Safety of National Guard training site questioned - KOTA Territory News

Safety of National Guard training site questioned


Each year, the South Dakota National Guard places troops throughout the Black Hills as part of the Golden Coyote training exercise.

But the Adjutant General of the Guard has postponed training in one location: the Buffalo Gap National Grassland.

Areas in the National Grassland while beautiful in looks might possibly contain a high level of radiation.

"So I think it's something we should know more about and take very seriously," said Gary Heckenliable, with Action for the Environment.

The same area is where the South Dakota National Guard wanted to train as part of Golden Coyote this summer.

"We've been working on getting this cleared for about three years," said Adjutant Major General of the South Dakota National Guard Tim Reisch .

But those plans are on hold after a study was brought forward conducted by Charmaine White Face, Coordinator of the Defenders of the Black Hills.

"There are some places where there is a greater occurrence of it and I think that's where Charmaine is talking about, that is a specific area down there where that is very, very close to the ground," said Heckenliable.

And if radiation is close to the ground, Heckenliable says it poses more of a threat.

"I think what you set yourself up for is not any tragedy tomorrow but it's an accumulative kind of thing that over the years can produce things like cancer," said Heckenliable.

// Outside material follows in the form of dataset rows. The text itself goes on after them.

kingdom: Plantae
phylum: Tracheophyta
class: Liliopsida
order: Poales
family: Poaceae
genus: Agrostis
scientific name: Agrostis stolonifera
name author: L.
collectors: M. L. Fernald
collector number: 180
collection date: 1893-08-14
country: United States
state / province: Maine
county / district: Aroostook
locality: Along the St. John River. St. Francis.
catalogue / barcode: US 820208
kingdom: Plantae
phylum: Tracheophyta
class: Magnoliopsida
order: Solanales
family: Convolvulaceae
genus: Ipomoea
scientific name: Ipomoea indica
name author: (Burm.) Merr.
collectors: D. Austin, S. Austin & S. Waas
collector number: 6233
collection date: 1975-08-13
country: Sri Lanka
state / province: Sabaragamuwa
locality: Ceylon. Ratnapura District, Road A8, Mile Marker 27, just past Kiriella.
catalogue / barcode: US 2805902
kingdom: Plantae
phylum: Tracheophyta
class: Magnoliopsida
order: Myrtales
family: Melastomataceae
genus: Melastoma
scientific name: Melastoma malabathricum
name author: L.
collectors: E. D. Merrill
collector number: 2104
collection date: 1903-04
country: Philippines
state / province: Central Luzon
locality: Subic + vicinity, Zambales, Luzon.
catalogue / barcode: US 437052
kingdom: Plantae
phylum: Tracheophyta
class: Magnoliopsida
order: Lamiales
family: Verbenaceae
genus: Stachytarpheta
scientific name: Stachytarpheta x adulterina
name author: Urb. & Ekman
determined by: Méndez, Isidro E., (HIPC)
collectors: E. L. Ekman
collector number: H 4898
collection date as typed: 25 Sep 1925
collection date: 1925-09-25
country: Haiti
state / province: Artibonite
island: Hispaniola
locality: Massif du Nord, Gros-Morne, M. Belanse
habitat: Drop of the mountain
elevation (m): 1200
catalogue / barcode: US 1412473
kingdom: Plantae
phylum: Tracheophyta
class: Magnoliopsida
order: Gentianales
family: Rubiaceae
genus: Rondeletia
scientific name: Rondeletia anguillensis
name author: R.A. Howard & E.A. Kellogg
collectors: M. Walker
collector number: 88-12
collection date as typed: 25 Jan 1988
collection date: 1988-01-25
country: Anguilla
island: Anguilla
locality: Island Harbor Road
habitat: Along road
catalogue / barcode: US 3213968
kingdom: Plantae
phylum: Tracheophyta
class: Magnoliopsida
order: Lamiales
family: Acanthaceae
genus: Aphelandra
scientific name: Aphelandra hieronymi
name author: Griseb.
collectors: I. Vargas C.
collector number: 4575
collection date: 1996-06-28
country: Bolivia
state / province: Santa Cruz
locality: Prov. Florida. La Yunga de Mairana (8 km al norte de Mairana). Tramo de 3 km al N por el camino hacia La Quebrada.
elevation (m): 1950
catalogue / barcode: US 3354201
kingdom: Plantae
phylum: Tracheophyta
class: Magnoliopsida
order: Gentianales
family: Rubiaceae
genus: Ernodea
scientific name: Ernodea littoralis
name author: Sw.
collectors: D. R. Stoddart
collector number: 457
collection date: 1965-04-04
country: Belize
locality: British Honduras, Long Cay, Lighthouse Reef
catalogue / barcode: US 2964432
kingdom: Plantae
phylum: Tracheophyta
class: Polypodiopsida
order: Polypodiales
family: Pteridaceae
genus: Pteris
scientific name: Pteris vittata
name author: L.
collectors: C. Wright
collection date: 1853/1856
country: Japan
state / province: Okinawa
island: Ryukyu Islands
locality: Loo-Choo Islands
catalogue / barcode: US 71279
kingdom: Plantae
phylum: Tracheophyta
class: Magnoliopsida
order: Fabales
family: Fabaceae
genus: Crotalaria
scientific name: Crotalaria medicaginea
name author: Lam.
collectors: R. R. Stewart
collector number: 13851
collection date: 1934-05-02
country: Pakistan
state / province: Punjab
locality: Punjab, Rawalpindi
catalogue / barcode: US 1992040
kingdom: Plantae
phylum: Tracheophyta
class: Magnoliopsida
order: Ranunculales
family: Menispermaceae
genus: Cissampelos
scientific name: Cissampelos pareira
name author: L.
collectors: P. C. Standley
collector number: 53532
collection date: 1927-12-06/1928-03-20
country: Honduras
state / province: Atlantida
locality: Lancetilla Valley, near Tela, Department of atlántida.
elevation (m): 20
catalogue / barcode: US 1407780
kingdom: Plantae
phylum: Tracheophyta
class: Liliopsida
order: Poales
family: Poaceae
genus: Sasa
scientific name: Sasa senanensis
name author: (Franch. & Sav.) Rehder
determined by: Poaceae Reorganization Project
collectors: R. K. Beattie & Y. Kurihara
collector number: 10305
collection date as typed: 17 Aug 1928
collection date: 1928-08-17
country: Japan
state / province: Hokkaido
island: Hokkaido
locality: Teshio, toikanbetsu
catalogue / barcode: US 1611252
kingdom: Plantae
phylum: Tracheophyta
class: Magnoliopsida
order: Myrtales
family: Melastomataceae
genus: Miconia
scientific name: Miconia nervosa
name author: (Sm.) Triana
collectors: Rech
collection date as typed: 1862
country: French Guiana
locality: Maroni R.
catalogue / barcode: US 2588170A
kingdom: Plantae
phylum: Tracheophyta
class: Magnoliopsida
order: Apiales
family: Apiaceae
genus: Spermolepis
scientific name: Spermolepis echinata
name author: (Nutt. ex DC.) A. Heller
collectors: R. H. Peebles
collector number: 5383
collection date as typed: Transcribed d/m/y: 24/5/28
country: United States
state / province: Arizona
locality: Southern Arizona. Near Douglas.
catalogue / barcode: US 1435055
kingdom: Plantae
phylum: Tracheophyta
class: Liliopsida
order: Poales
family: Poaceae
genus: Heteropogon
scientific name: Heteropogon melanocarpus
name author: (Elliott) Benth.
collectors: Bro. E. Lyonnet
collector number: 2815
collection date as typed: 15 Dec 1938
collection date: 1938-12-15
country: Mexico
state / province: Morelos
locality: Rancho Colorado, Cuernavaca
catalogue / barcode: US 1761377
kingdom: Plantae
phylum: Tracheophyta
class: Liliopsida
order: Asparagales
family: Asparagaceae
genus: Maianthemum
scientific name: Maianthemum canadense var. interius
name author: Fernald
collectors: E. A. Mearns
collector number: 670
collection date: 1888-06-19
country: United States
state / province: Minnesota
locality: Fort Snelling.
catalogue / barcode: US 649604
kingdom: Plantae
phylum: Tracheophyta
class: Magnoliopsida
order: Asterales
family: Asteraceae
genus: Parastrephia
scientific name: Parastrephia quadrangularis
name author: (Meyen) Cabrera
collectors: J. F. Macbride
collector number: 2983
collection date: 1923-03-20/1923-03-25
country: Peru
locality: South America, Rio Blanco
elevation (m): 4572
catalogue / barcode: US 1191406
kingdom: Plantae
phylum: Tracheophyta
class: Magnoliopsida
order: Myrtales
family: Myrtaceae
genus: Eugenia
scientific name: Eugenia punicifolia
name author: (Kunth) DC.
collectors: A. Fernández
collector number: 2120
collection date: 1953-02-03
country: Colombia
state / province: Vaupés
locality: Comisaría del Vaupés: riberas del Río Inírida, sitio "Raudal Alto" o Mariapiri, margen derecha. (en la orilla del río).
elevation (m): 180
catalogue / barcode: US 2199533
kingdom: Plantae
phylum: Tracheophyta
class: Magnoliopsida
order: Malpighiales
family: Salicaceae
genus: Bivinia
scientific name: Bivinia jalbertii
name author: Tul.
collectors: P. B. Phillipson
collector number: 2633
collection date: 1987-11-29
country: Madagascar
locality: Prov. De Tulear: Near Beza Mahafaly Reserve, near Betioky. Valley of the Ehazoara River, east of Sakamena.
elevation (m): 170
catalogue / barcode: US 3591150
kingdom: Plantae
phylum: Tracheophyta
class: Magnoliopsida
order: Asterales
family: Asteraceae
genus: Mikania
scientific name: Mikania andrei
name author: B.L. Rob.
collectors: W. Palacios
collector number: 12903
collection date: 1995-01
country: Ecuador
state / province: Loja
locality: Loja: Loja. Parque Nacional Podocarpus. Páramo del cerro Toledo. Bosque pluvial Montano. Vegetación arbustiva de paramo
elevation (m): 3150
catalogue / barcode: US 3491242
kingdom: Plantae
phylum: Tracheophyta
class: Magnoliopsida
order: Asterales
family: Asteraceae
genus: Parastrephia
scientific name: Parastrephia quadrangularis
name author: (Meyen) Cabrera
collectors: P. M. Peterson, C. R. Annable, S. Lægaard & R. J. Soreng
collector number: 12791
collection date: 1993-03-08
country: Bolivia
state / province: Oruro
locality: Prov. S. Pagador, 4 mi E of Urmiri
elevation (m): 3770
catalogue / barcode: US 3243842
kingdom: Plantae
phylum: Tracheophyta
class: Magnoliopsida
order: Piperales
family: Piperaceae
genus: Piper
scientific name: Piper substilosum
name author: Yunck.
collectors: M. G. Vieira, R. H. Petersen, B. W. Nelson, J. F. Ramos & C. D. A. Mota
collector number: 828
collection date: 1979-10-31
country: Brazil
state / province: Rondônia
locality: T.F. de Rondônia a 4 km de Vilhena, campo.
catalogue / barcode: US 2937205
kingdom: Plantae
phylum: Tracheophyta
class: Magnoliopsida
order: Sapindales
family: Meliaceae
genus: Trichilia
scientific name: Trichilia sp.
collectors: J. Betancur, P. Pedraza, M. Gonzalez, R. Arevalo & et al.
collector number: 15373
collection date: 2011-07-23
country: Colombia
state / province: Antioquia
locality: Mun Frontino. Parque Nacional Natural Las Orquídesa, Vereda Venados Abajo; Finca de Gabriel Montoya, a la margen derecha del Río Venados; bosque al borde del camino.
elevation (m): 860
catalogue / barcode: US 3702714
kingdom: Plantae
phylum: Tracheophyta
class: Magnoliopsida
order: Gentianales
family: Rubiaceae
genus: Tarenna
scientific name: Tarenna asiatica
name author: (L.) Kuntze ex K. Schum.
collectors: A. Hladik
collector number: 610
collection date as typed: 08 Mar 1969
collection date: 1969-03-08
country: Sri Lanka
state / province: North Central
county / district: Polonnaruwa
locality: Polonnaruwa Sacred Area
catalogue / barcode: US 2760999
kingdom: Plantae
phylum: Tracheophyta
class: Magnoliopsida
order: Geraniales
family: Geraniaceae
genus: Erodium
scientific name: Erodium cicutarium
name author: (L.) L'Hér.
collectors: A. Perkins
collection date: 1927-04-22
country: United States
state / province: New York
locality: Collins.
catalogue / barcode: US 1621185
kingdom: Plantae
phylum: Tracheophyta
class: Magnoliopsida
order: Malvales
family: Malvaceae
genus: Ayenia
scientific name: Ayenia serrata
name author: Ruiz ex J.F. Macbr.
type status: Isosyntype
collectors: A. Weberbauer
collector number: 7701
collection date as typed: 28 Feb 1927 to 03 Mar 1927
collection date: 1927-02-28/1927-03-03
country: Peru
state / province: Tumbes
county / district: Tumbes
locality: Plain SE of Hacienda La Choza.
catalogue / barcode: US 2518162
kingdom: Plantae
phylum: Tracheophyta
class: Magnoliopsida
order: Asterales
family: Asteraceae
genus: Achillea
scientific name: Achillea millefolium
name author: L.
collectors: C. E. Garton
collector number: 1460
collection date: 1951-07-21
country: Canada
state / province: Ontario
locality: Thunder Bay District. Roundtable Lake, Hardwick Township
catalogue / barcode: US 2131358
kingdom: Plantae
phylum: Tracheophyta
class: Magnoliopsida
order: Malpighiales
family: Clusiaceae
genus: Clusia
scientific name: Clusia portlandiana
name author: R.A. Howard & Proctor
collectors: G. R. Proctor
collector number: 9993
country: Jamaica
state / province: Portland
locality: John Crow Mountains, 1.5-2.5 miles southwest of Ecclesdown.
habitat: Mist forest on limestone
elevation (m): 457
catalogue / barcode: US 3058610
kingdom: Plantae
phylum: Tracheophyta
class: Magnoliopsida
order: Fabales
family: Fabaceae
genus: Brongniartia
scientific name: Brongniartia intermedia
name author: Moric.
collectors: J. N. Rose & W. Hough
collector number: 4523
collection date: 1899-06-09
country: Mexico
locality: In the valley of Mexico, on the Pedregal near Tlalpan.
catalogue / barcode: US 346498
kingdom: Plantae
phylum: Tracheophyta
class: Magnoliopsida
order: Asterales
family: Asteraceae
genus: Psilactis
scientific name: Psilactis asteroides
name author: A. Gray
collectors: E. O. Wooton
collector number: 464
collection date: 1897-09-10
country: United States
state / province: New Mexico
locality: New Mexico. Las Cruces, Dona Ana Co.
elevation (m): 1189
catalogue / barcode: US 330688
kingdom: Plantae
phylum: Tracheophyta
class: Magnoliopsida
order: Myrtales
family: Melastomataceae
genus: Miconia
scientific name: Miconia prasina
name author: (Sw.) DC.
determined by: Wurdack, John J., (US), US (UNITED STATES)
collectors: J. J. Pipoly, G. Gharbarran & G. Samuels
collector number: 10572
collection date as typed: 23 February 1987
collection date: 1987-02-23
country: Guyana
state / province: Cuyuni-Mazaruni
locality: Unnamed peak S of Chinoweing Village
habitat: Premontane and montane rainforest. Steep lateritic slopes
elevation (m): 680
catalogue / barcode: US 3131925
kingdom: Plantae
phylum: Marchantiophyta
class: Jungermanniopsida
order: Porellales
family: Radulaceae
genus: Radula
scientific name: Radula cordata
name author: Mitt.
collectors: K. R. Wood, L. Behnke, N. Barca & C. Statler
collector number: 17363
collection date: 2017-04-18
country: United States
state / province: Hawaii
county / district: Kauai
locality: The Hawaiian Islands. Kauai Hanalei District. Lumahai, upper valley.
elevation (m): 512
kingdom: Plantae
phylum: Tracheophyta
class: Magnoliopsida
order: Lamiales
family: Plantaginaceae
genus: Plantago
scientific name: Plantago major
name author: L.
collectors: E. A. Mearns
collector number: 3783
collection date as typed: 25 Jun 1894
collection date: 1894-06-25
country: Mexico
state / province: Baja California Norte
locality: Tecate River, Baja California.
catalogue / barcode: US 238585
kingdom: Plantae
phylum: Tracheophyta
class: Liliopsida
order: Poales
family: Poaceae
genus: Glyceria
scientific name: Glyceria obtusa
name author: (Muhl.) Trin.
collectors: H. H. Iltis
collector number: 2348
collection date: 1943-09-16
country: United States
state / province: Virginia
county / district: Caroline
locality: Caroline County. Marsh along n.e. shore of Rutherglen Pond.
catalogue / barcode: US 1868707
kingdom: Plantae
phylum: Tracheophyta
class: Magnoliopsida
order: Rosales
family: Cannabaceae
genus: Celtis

Adjutant Major General Tim Reisch says the National Guard tested the area and the results showed no safety concerns - but he's decided to play it safe.

"The safety of our soldiers and airmen is paramount and there's always a chance that the first testing would be wrong so we'd rather take another test and do further testing then take a risk," said General Reisch.

But he says the cancellation won't prevent the soldiers from training.

"We've been training in the black hills for almost 30 years with this exercise so we do have other places to choose from. So that's good," adds Reisch.

General Reisch says soldiers would have occupied the area for at least ten days during training.

The location was central to training on the Pine Ridge Reservation and in northern Nebraska.